[Records excerpted from a collection]
------------------------

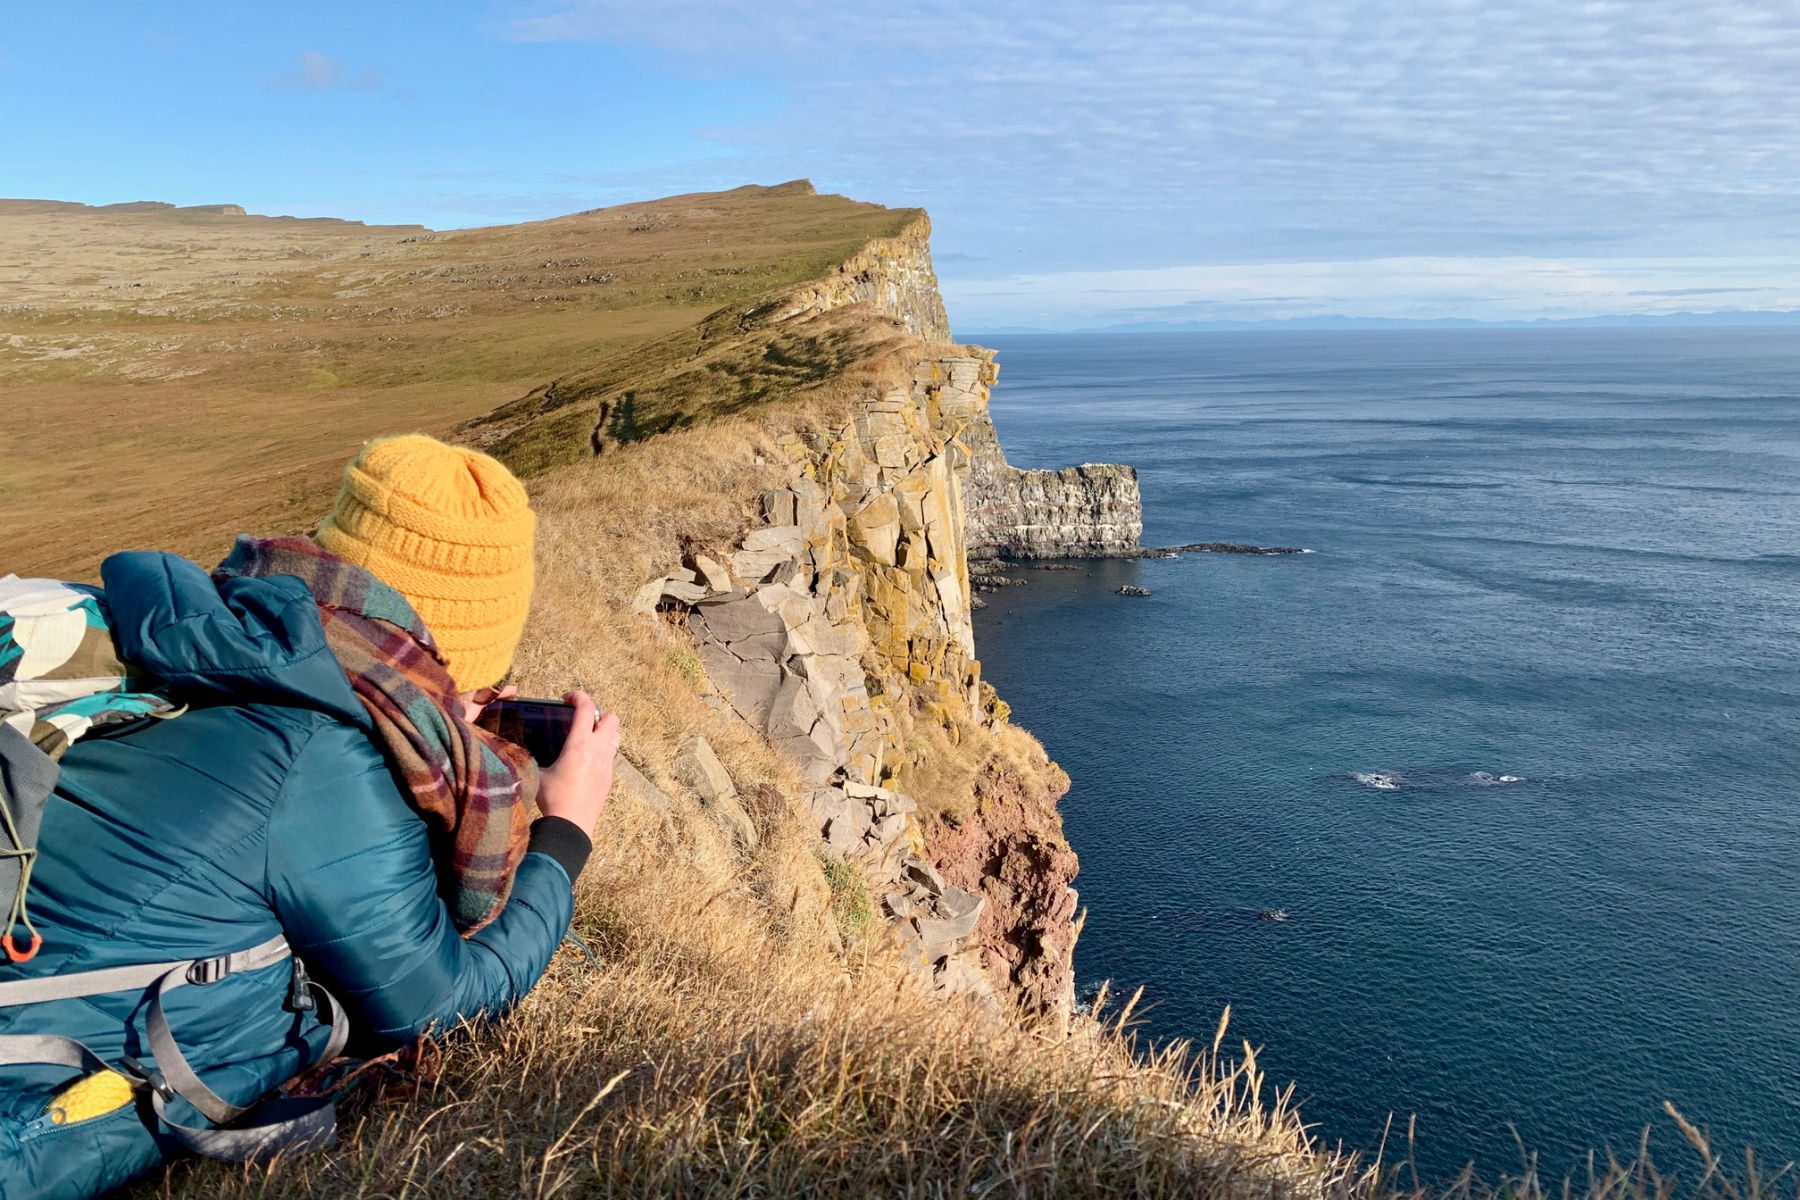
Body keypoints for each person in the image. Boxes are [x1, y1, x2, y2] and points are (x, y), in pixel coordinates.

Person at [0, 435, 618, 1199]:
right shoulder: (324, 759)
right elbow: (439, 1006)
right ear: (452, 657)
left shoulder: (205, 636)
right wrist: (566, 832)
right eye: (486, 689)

------------------------

REQUIREMENT:
Scan the records for the string "right" and show every line that contains it.

EXERCISE RESULT:
right shoulder: (324, 759)
right elbow: (439, 1006)
right ear: (452, 657)
right wrist: (566, 832)
right eye: (486, 689)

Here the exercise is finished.